Taken together, these observations suggest that a major driving force for arterial wall remodeling and the development of OA appears early after transplantation and affects the artery in a segmental distribution. We propose that focal disruption of lymphatic drainage is a key pathogenic factor and results in abnormal intraorgan fluid fluxes, as shown before.4 In our experience, early changes are seen in the media and adventitia of both isografts and allografts, are present in all layers, and are more pronounced in allografts. This driving force can be ameliorated in allografts by the disappearance of inflammation and regrowth of lymphatics. However, it indolently progresses when chronic inflammation and fibrosis permanently alter the lymphatic drainage bed, which in turn would alter leukocyte trafficking through the organ, regardless of the stimulus for inflammation. In such an environment, arterial pulsation alone can likely drive the remodeling, which is made worse if the interstitial fluid contains cytokines.

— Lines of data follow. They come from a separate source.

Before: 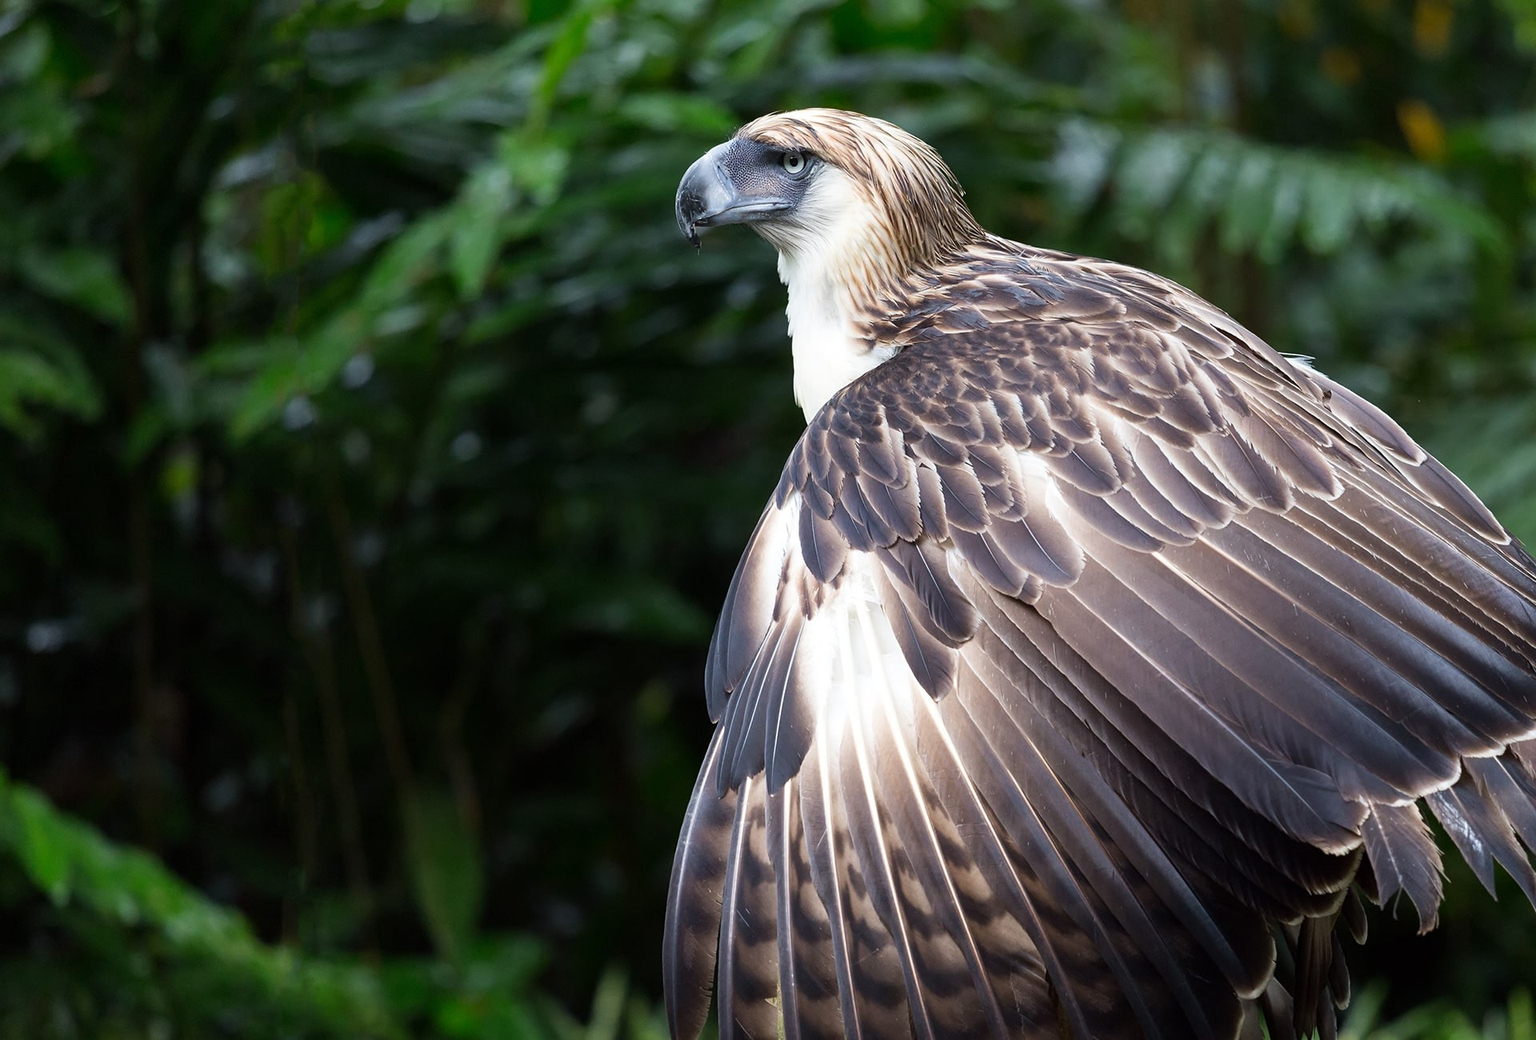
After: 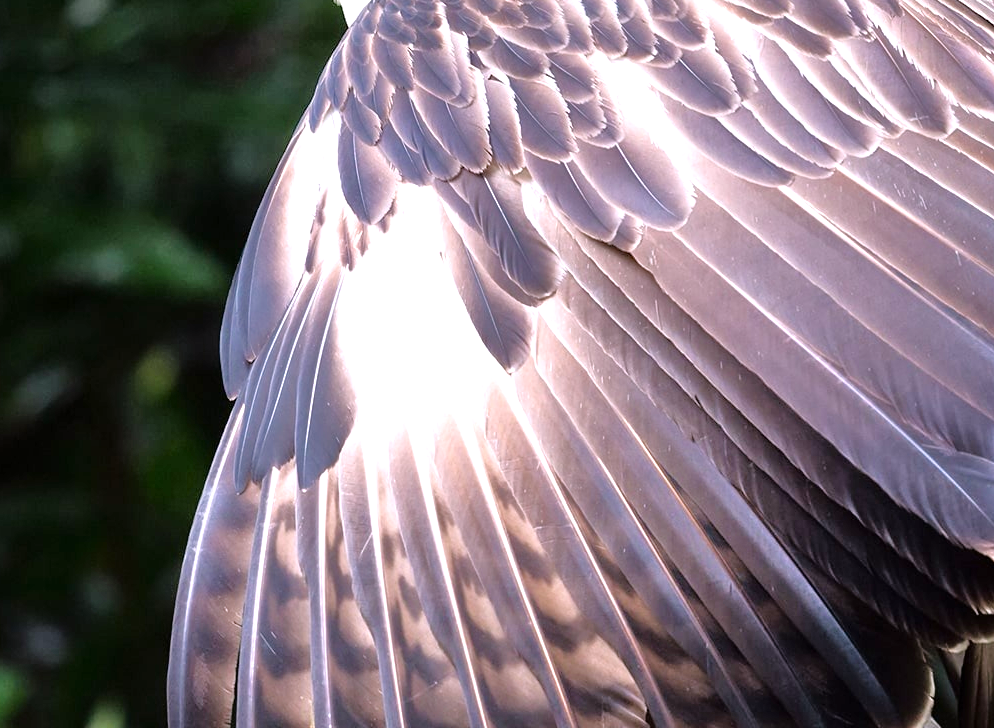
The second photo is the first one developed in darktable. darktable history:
exposure: exposure 0.6 EV, compensate highlight preservation false
crop: left 34.479%, top 38.822%, right 13.718%, bottom 5.172%
white balance: red 1.05, blue 1.072
tone equalizer: -7 EV 0.15 EV, -6 EV 0.6 EV, -5 EV 1.15 EV, -4 EV 1.33 EV, -3 EV 1.15 EV, -2 EV 0.6 EV, -1 EV 0.15 EV, mask exposure compensation -0.5 EV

Lymphatic obstruction alone without organ transplantation can result in arteriopathic changes including edema, medial degeneration, and adventitial fibrosis. This is followed by a shift to anaerobic catabolism of carbohydrate and increased lactate and glycosamine content in the vessel wall, eventually producing decreased distensibility and greater elastic stiffness.5 Studies done long ago have shown that lymphatics from a renal allograft eventually reconnect to recipient lymph vessels within 10 to 14 days,6 unless retarded by corticosteroid therapy or disrupted by rejection.3,68 During acute rejection, there is an increased production of lymph fluid and disruption of the lymphatic microvascular endothelial junctions, which retards lymphatic flow.68 The same is true of recurrent6 or late rejection episodes: Ruggiero et al9 showed total cessation of lymph flow from late-rejecting lung allografts.

It is not our intention to discount the notion that direct intimal arterial injury can lead to OA: this clearly occurs with intense immunologic injury. Instead, complementary pathways are suggested that may be more common than previously realized. Moreover, this hypothesis incorporates both immunologic and mechanical factors into the pathogenetic scheme.

Last, the persistence of donor hematolymphoid cells in long-term recipients is associated with freedom from progressive CR. Our conclusion at this time is that the robust “tolerogenic” state induced by OLT is a result of the hematolymphoid chimerism. However, the liver could also apply other selection pressures to the recipient T-cell repertoire that could ameliorate the graft inflammation. Thus, our studies suggest a possible mechanism underlying the persistent immunologic injury and a reason for the association between immunologic injury and the development of OA, other than direct endothelial injury.